(EXTRACT)
★ ★ ★ ★ ★ ★ ★

Source: University of Texas at El Paso

To Beat Lung Fibrosis, Researchers Turn to Body’s own Healing Powers

Photo by Robina Weermeijer on Unsplash

The most common type of lung fibrosis is idiopathic – of unknown cause. Researchers are urgently trying to find ways to prevent or slow idiopathic pulmonary fibrosis (IPF) and related lung conditions, which can cause worsening shortness of breath, dry cough, and extreme fatigue. Average survival following diagnosis of IPF is just three to five years, and the disease has no cure.

A recent U-M study from a team led by Sean Fortier, MD and Marc Peters-Golden, MD at University of Michigan Medical School uncovers a pathway used during normal wound healing that has the potential to reverse IPF. They published their research in the Journal of Clinical Investigation.

Using a mouse model, they simulated IPF by administering bleomycin, a chemotherapy agent that causes cell injury and confirmed that the resulting lung scarring resolved itself over the span of about six weeks.

Because of this, “studying fibrosis is kind of tough,” said Fortier. “If we’re going to give experimental drugs to try and resolve fibrosis, we have to do it before it resolves on its own.

Otherwise, we will not be able to tell if the resolution was the action of the drug or natural repair mechanisms of the body.”

However, he said, “there’s actually a lot to learn about how the mouse gets better on its own. If we can learn the molecular mechanisms by which this occurs, we may uncover new targets for IPF.”

The process by which lung injury either leads to healing or fibrosis relies in part on what happens to fibroblasts – cells which forms connective tissue.

During injury or illness, fibroblasts are activated, becoming myofibroblasts that form scar tissue by secreting collagen. When the job is done, these fibroblasts must be deactivated, or de-differentiated, to go back to their quiet state or undergo programmed cell death and be cleared.

★ ★ ★ ★ ★ ★ ★

(GIVEN ENTRIES)
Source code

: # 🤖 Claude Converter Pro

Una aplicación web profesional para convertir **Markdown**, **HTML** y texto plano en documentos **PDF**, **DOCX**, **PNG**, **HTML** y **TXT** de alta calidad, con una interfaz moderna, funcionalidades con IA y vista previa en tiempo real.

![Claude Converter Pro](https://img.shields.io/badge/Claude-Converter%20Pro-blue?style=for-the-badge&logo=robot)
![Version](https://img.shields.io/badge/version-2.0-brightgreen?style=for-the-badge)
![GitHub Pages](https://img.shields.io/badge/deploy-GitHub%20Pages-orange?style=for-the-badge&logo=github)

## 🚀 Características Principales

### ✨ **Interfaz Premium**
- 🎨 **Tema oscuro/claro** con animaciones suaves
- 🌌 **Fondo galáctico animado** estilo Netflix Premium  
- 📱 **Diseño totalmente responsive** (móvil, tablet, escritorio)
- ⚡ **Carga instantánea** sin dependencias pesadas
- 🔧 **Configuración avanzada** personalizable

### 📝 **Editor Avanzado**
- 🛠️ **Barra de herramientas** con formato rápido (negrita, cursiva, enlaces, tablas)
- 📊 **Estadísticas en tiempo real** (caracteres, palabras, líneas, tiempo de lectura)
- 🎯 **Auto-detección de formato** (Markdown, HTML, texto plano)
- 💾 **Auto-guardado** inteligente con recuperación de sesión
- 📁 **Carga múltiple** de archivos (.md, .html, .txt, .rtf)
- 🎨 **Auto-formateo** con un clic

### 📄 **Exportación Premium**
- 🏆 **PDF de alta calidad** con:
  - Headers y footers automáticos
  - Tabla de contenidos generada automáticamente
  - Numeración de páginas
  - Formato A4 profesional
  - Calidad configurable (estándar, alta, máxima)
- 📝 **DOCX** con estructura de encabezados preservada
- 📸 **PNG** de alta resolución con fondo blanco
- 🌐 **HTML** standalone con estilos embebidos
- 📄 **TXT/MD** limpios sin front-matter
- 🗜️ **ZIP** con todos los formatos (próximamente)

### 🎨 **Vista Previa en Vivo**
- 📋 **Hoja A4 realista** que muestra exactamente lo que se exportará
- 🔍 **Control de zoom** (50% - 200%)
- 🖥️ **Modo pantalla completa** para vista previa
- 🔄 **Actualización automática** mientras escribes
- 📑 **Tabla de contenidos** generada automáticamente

★ ★ ★ ★ ★ ★ ★

(QUESTIONS TO ANSWER)
1. In the lung fibrosis article, what is the average survival after a diagnosis of IPF?
2. Carry on the lung fibrosis article from its last sentence.

(EXERCISE RESPONSES)
1. Three to five years.

2.
“This is the major distinction between normal wound healing and fibrosis – the persistence of activated myofibroblasts,” explained Fortier. That deactivation is controlled by molecular brakes. The study examined one of these brakes, called MKP1 – which the team found was expressed at lower levels in fibroblasts from patients with IPF.

By genetically eliminating MKP1 in fibroblasts of mice after establishing lung injury, the team saw that fibrosis continued uncontrolled.

“Instead of at day 63, seeing that nice resolution, you still see fibrosis,” said Fortier.

“We argued by contradiction: when you knock out this brake, fibrosis that would otherwise naturally disappear, persists and therefore MKP1 is necessary for spontaneous resolution of fibrosis.”

They performed several additional studies using CRISPR techniques to demonstrate how MKP1 applies the brakes, mainly by deactivating the enzyme p38α, which is implicated in a cell’s reaction to stress.

Furthermore, they demonstrated that neither of the two current FDA approved drugs for lung fibrosis, pirfenidone and nintedanib, are able to turn off myofibroblasts.

“That’s totally in keeping with the fact that they do slow the progression, but they don’t halt or reverse disease,” said Fortier.

Fortier hopes the discovery that this pathway reverses fibrosis leads to exploration of additional brakes on fibrosis.

“So much work on fibrosis has focused on how we can prevent it, but when a patient presents to my clinic with a dry cough, shortness of breath, and low oxygen as a result of underlying IPF, the scarring is already present. Of course, we’d love a way to prevent the scarring from getting worse, but the Holy Grail is to reverse it.”